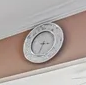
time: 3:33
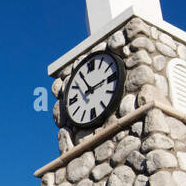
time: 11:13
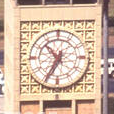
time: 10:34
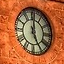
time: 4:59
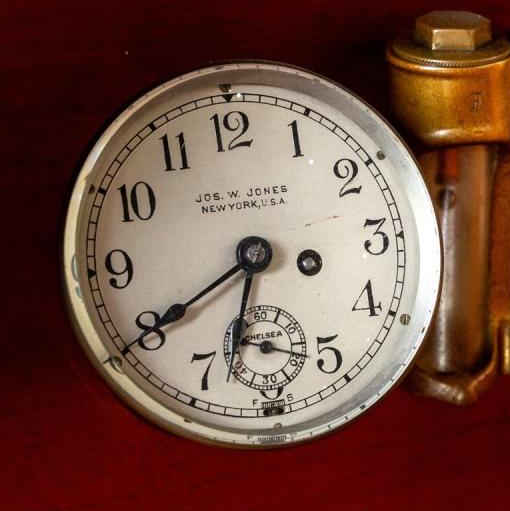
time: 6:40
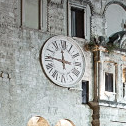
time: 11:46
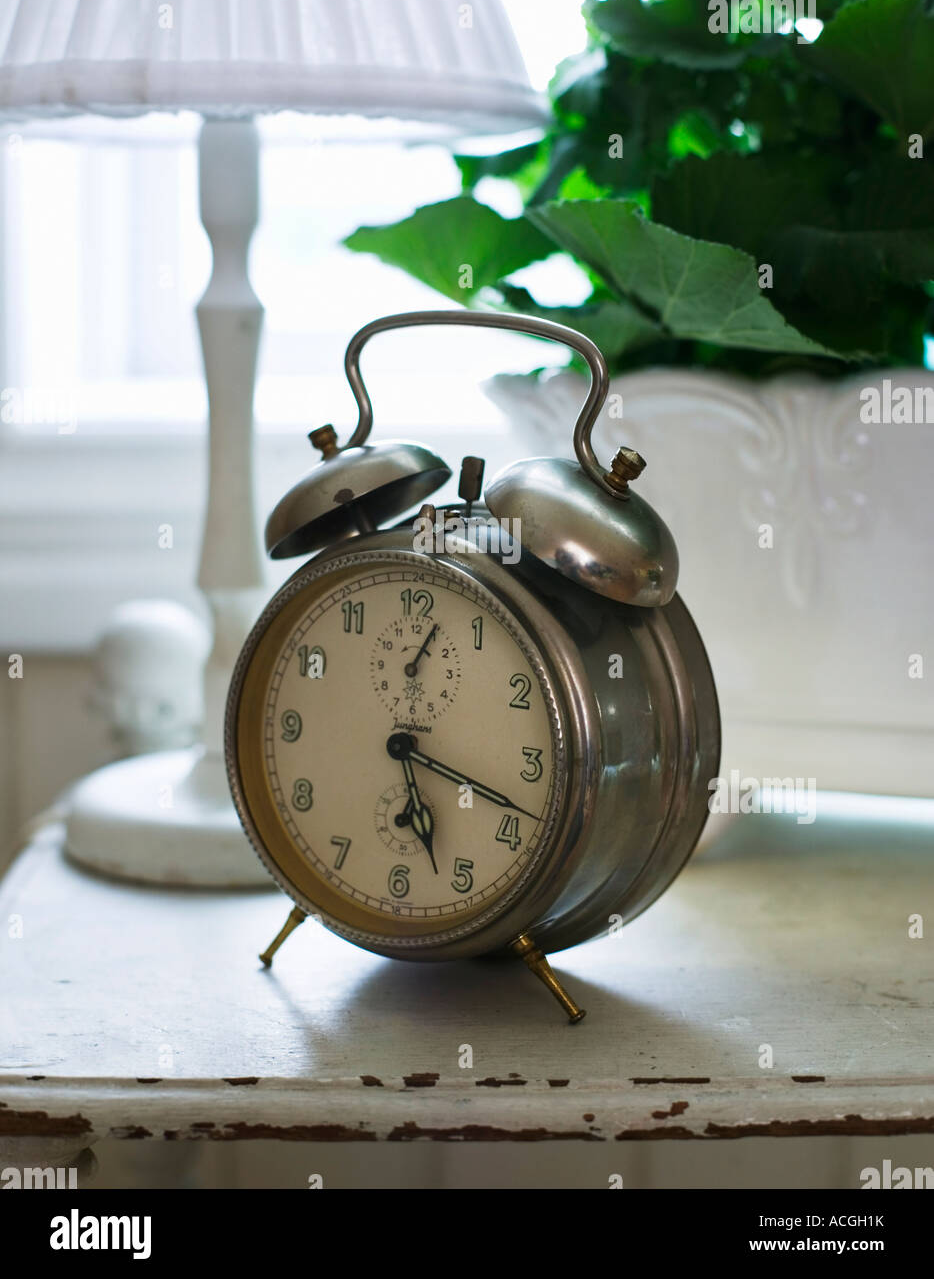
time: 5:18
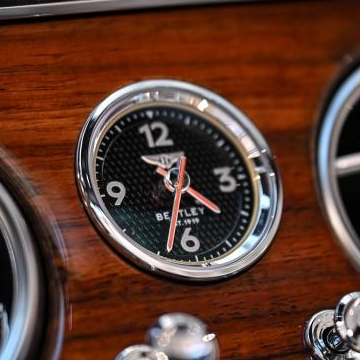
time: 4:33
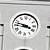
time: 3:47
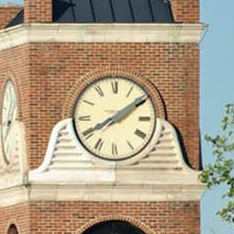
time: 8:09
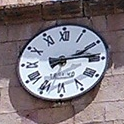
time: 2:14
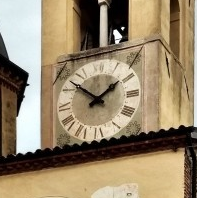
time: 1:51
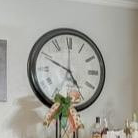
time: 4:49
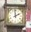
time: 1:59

▬▬▬▬▬▬▬▬▬▬

Reproduce every one of the lines above without changing anything, and leave the pictures out of your answer.

### TASK ANSWER
time: 3:33
time: 11:13
time: 10:34
time: 4:59
time: 6:40
time: 11:46
time: 5:18
time: 4:33
time: 3:47
time: 8:09
time: 2:14
time: 1:51
time: 4:49
time: 1:59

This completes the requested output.